As a preliminary matter, the Court finds that it cannot consider Plaintiff's Exhibit A in its opposition to Defendant's motion for summary judgment (Dkt. No. 28) because Plaintiff has thus far failed to produce this document in discovery. Defendant has alleged, and there is no evidence to indicate to the contrary, that Exhibit A has not been produced in discovery and would be responsive to their requests for production. (Dkt. No. 29 at 3.) Though the deadline for discovery has not yet passed, Federal Rule of Civil Procedure 37(c) provides that “[i]f a party fails to provide information or identify a witness as required by Rule 26(a) or (e), the party is not allowed to use that information or witness to supply evidence on a motion, at a hearing, or at a trial, unless the failure was substantially justified or is harmless.” Fed.R.Civ.P. 37(c).

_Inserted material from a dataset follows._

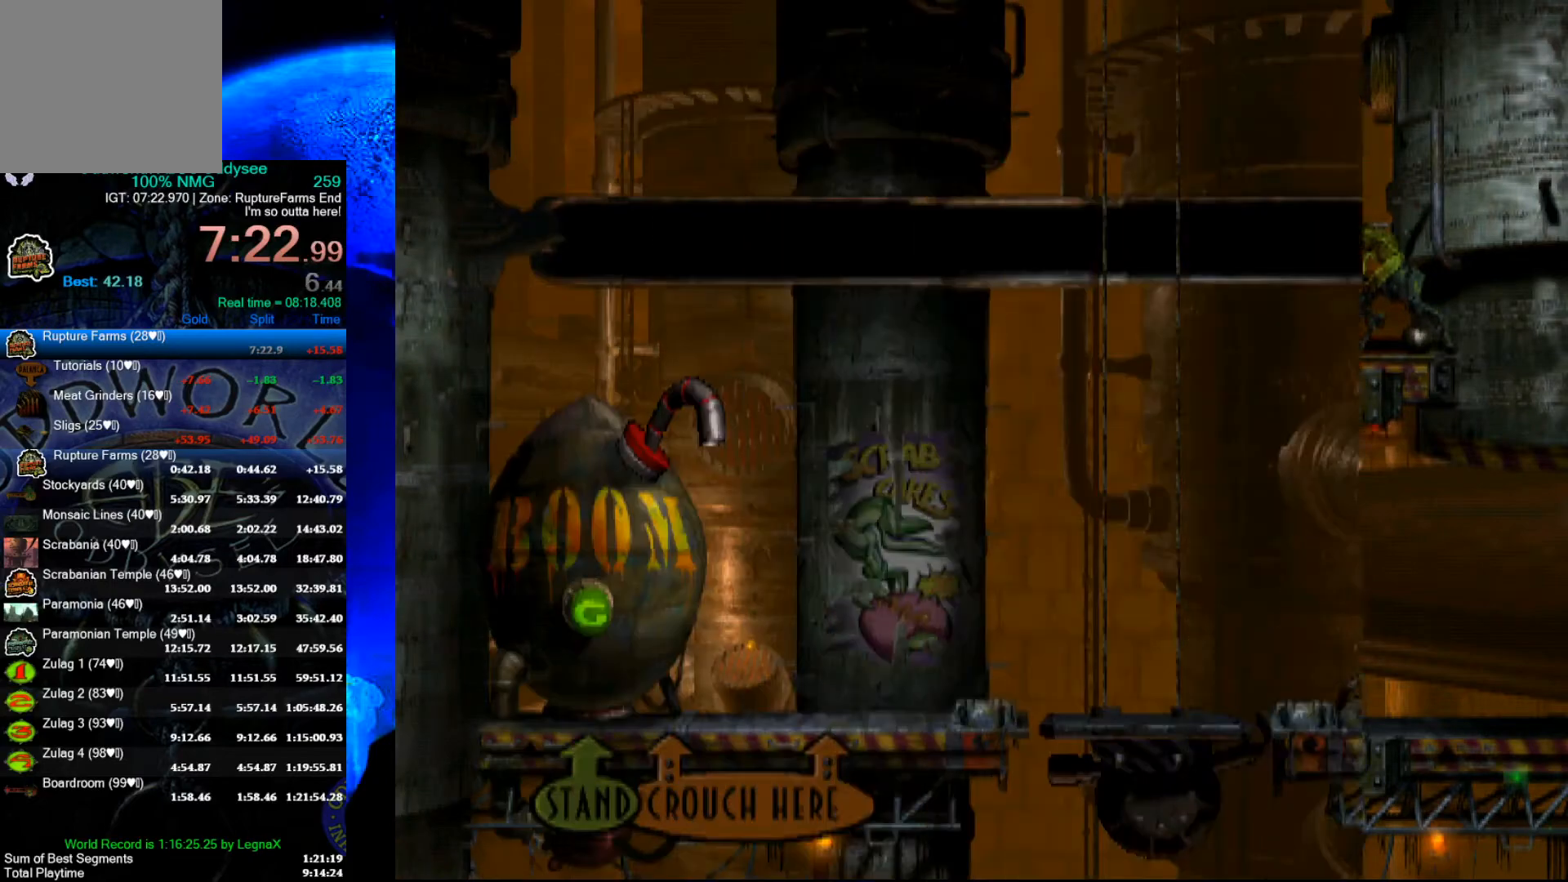
{"buttons": ["A", "R1"], "left_stick": "left", "events": []}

Federal Rule of Civil Procedure 26(e) requires a party who has responded to a request for production to supplement their disclosures where they learn or become aware of additional responsive information. Fed.R.Civ.P. 26(e). Plaintiff has offered no justification for why this information was not produced and the Court finds that the inclusion of this information is not harmless since it tends to contradict Defendant's argument that Plaintiff has reached maximum cure. As such, the Court will not consider Exhibit A.

Nonetheless, we find that Plaintiff has offered sufficient evidence to meet his burden to establish that he currently suffers from PTSD. Though the Court may not credit Exhibit A, Plaintiff's medical records indicate that he was diagnosed with PTSD and that this PTSD stemmed from an accident while working as a seaman for Defendant. (Dkt. No. 21 at 71, 74.) While Plaintiff's symptoms had improved as of May 2022, Plaintiff's therapist does not state that Plaintiff no longer suffered from PTSD. Rather, Plaintiff's therapist merely reported that Plaintiff suffered a “decrease in PTSD symptoms.” (Dkt. No. 21 at 74.) As such, and construing the evidence in favor of Plaintiff, we find that Plaintiff has offered sufficient evidence to establish his initial entitlement to maintenance and cure.

C. There is a Genuine, Material Dispute of Fact over Whether Plaintiff's PTSD has Reached Maximum Cure

Defendant has failed to meet their burden to establish that Plaintiff has reached maximum cure and thus is no longer entitled to maintenance and cure.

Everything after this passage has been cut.